Which is where we are today: a loud and committed authoritarian populace, making up no more than a quarter of Americans, is attempting to silence and destroy the factured, defensive democratic opposition. That opposition is committed to the elevation of the United States as an intellectual and moral powerhouse, something Trump and his people cannot do as it is literally not in their nature, but is so factured on questions of tactics and outcomes that it has struggled to unify in the face of Trumpism.

The one thing that blows my mind about this book is that Josef Mengele is the villain of this book, presented as a mass-murderer who’s willing to commit murder even today to accomplish his goals. But the fascinating thing is that when Levin wrote this book in 1974, the real Josef Mengele was still alive. He was hiding out in Brazil, and his real life was far more boring and mundane than the burgeoning Nazi revival project depicted in the novel. But what was he going to do? Come out of hiding to protest that the book was a maligning, slanderous misrepresentation of his life and work?

Mengele died in 1979, and it’s fair to say he died badly: paralyzed by a stroke while swimming, he died of drowning, unable to save himself.
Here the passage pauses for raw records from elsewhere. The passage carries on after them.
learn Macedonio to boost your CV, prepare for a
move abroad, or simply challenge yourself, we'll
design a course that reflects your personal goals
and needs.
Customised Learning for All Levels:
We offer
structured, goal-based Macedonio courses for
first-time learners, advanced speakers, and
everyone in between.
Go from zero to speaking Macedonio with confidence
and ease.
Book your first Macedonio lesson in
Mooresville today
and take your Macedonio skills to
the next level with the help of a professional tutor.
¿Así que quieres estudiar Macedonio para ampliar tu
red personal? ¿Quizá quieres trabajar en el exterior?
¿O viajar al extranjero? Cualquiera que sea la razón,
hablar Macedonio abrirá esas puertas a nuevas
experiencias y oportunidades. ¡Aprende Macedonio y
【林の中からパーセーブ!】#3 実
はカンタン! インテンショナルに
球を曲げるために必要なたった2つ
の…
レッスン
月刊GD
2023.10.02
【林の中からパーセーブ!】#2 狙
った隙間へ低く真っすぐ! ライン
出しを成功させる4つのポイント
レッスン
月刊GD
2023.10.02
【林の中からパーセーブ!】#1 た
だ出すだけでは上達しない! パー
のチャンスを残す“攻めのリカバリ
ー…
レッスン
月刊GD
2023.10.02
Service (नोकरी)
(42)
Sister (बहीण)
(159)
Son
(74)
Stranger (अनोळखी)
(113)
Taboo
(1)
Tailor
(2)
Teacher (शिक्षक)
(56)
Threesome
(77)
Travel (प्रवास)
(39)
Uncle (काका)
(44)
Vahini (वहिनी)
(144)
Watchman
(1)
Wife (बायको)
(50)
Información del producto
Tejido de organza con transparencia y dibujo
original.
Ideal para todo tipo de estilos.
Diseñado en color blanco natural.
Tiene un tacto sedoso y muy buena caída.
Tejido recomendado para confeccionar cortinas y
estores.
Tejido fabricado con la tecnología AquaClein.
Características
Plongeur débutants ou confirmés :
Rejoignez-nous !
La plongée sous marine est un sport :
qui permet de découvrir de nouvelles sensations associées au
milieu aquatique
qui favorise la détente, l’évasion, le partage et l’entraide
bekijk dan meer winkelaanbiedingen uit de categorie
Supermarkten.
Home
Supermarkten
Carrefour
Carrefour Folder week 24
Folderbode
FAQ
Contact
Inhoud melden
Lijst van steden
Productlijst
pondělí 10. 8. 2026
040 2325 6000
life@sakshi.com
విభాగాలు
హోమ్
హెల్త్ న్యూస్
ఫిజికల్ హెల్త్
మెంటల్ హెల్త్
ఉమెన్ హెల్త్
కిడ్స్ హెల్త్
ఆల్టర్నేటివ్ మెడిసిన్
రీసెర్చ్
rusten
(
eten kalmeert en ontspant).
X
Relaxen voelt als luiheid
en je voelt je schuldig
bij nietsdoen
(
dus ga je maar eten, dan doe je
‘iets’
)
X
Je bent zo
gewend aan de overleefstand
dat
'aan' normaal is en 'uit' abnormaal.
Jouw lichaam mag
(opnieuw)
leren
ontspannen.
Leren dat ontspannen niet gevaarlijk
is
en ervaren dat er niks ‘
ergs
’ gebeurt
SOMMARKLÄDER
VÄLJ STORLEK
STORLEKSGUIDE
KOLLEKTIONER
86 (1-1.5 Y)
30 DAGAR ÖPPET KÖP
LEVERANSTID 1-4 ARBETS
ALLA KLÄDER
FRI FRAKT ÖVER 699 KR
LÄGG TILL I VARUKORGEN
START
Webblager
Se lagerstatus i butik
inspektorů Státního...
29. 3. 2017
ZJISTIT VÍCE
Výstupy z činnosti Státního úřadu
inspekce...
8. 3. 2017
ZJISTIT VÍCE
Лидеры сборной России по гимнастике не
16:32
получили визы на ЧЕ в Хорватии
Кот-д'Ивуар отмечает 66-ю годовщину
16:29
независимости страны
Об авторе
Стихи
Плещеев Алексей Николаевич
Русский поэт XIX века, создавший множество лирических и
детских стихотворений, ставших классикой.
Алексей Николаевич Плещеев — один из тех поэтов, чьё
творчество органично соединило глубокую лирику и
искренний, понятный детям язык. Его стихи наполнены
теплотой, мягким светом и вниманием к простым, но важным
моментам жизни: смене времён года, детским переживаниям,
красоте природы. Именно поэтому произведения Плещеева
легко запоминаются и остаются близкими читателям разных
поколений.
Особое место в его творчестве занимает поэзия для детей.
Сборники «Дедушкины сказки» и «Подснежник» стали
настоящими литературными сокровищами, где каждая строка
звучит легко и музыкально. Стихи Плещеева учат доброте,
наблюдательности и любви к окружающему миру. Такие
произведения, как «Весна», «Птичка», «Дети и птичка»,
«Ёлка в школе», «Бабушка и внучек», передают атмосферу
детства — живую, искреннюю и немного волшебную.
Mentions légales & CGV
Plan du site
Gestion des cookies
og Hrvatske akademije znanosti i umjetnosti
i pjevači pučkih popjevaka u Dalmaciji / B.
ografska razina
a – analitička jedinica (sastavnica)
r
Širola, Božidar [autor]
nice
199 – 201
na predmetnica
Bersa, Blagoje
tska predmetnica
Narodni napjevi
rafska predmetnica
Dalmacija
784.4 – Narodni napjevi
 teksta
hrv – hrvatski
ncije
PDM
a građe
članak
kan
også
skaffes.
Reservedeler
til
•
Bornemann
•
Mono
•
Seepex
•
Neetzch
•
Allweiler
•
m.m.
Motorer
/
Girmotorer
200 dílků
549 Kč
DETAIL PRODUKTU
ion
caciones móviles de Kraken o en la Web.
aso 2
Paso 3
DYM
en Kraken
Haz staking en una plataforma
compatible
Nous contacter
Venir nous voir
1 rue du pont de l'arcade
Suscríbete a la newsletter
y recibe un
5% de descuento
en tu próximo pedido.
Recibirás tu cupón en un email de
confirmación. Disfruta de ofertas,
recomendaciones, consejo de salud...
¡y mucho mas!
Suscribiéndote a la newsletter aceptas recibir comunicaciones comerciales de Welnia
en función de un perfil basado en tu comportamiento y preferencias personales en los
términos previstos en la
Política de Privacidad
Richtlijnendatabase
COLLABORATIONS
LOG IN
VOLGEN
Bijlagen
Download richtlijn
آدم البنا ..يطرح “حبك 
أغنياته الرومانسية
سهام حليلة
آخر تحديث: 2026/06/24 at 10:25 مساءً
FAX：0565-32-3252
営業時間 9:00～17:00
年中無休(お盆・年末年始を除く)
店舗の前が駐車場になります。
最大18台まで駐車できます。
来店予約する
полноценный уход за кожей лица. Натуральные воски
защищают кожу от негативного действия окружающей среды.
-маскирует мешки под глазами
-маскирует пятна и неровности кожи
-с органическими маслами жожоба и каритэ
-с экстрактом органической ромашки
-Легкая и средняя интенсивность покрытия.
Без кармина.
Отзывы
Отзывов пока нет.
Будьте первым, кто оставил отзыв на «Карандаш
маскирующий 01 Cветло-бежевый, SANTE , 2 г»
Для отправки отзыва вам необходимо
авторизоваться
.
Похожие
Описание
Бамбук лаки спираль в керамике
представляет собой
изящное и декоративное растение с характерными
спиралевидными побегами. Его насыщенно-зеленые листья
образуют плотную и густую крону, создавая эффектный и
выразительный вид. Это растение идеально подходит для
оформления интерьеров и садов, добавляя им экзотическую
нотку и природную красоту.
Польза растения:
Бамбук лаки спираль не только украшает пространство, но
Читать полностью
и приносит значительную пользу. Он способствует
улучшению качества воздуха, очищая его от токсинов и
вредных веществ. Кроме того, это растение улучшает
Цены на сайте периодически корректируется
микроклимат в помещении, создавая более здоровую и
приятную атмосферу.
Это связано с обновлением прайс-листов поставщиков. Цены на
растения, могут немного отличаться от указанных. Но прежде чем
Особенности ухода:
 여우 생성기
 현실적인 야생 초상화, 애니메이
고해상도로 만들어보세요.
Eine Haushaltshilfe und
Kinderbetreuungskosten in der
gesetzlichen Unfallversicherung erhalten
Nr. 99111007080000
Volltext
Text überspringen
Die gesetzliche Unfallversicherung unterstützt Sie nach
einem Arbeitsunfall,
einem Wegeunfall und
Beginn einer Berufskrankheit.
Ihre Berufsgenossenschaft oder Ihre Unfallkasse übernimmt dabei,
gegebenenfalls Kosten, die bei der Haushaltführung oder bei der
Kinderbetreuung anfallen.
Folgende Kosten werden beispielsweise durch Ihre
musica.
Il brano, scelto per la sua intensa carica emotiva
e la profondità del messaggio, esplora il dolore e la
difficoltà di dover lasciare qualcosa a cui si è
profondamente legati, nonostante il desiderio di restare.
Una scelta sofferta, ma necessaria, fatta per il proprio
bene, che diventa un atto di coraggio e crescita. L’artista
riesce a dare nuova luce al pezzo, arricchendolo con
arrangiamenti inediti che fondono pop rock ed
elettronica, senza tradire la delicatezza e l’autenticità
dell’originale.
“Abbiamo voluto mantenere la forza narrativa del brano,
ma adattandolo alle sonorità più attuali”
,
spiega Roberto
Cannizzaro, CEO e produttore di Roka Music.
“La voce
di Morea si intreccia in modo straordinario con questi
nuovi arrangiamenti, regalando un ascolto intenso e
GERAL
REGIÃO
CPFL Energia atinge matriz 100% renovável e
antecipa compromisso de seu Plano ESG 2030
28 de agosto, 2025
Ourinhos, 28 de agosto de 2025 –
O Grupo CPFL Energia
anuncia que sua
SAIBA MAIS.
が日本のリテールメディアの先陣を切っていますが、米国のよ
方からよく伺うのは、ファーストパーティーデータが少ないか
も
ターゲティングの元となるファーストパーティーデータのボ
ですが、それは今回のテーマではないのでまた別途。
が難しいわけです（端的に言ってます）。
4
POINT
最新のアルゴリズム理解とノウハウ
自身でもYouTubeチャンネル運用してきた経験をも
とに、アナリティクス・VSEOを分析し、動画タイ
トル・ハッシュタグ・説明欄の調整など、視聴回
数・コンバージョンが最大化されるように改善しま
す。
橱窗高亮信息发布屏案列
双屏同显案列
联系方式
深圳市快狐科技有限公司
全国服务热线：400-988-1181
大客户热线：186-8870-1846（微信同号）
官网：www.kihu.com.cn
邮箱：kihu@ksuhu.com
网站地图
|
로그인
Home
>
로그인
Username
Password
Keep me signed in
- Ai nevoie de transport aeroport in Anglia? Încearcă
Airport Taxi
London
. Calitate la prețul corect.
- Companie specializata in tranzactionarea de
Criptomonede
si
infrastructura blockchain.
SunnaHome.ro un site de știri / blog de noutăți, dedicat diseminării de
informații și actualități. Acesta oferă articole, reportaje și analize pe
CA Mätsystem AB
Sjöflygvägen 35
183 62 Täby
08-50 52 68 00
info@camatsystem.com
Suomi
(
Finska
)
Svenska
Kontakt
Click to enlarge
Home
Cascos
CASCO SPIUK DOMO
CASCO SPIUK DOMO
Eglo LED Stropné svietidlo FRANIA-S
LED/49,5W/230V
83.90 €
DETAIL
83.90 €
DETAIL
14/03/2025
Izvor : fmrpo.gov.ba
The book ends with one of the 18 boys whose fathers were successfully killed by Odessa. The boy is already a talented artist who loves to draw comic books and already knows about storyboards, and he dreams of being a filmmaker someday. As he draws a crowd scene for the movie he’s plotting, he hears

… the people cheering, roaring; a beautiful growing love-thunder that built and build, and then pounded, pounded, pounded, pounded.

Sort of like in those old Hitler movies.